Kaitlyn’s notebook: finalizing the methods and cluster heatmap

Shelly and I have developed nearly all of the methods. We need to develop and decide what we will use to either quantify the differences in the differentially abundant proteins we identify (eg. pairwise comparisons) or describe the differences (eg. gene enrichment). I also am working on identifying useful papers for the introduction and background on larval/seed mortality and temperature.
I really liked Emma’s presentation and take on the geoduck project. Since we have a very similar dataset I decided to run the deferentially identified proteins in DAVID again since we have found out that the values I was previously working with were not NSAF values. My idea was that different proteins could have been identified and led to different and possibly more significant results here that may be worth doing more digging in to. I choose to run only the differentially clustered proteins as a quick test to see if this was a method we should pursue (granted the drawback is there are only 32 proteins in this list, of which 18 do not have accessions and only 10 mapped to a DAVID ID). Here are the results: Nothing is signifigant by a Benjamini corrected p-value but translation and organonitrogen translation was. Translation is broad but is an important process for growth. Organonitrogen biosynthesis is too broad for me to make any sort of guess.
Overall I would say these results were not really useful. Emma went through her data by cluster. I can look into that after the pairwise comparison decisions and analysis is completed.
Note that 18 of the 32 proteins identified by differential hierarchical clustering do not have associated Uniprot accessions/annotations.
This is interesting because it seems like the proteins that have differential protein abundance between the two temperature treatments may be oyster specific, or at the very least unidentified. If we decide to pursue gene enrichment then we should blast the .fasta file against Uniprot or another database again to be sure of this.

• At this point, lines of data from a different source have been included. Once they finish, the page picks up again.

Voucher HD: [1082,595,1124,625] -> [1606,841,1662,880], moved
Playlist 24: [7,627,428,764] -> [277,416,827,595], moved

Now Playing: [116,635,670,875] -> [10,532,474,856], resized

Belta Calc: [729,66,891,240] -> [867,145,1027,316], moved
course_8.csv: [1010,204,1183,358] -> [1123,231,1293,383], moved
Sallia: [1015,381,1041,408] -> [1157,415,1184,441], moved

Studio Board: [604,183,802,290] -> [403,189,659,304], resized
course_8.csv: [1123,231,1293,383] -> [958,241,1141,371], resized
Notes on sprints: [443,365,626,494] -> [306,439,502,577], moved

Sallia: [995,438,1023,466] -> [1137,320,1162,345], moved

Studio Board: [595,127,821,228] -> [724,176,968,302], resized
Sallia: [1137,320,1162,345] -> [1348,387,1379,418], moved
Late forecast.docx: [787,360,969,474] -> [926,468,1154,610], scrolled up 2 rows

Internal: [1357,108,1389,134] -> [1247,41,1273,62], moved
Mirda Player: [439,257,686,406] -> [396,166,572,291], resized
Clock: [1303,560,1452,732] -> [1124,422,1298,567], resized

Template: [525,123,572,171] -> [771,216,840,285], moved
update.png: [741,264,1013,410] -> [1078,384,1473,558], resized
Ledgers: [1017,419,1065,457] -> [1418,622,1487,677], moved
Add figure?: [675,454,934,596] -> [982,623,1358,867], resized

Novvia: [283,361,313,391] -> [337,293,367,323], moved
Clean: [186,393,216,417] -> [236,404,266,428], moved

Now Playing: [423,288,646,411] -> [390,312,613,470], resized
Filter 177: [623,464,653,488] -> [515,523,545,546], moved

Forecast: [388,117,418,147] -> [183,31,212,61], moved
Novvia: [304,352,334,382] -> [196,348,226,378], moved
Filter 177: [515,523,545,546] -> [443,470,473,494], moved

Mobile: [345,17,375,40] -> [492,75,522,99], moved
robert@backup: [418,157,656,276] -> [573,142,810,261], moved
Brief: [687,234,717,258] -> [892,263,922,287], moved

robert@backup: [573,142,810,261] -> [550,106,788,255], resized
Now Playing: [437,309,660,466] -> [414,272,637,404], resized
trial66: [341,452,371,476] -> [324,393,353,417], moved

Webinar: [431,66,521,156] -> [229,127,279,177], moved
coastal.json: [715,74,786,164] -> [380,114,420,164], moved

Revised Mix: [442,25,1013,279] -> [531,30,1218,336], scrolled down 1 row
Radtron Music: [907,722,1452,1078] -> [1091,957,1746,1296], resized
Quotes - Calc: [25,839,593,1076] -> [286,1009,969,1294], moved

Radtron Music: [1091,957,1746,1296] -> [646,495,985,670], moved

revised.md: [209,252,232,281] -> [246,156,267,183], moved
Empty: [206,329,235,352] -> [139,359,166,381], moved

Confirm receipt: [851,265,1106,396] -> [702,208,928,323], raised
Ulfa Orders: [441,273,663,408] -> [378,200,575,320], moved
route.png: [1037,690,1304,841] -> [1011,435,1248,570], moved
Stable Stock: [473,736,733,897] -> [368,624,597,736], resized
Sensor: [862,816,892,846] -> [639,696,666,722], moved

In lab meeting we decided to keep all proteins and not filter. I reran the clustering code to see if this significantly changed the heatmap, and there are some changes but three groups of proteins are still identified by the dendrogram. I edited the new heatmap and added it to our document with a comment for interpretation. I also added the protein abundance plot to compare the differences showing protein abundance over time in line plots vs the heatmap.

A pairwise comparison will help to better quantify the differences between the treatments after the ASCA and hierarchical cluster analysis identify deferentially abundant proteins. I have a script and previously added in fold change analysis to the methods. I think if we do fold change, we may need to consider comparing the day before rather than every day compared to day 0. However, I also want to look into other pairwise comparisons such as a T-test.

I also looked into the differences in the way my line plots look compared to Emma’s line plots for the geoduck project. It appears this difference is based on the dissimilarity matrix. If I use bray-curtis to create my dissimilarity matrix, this is what my deferentially clustered proteins look like. There is about 3800 proteins here.

I will also upload my new cluster and heatmap code since they are highly edited now (the workflow is mostly the same).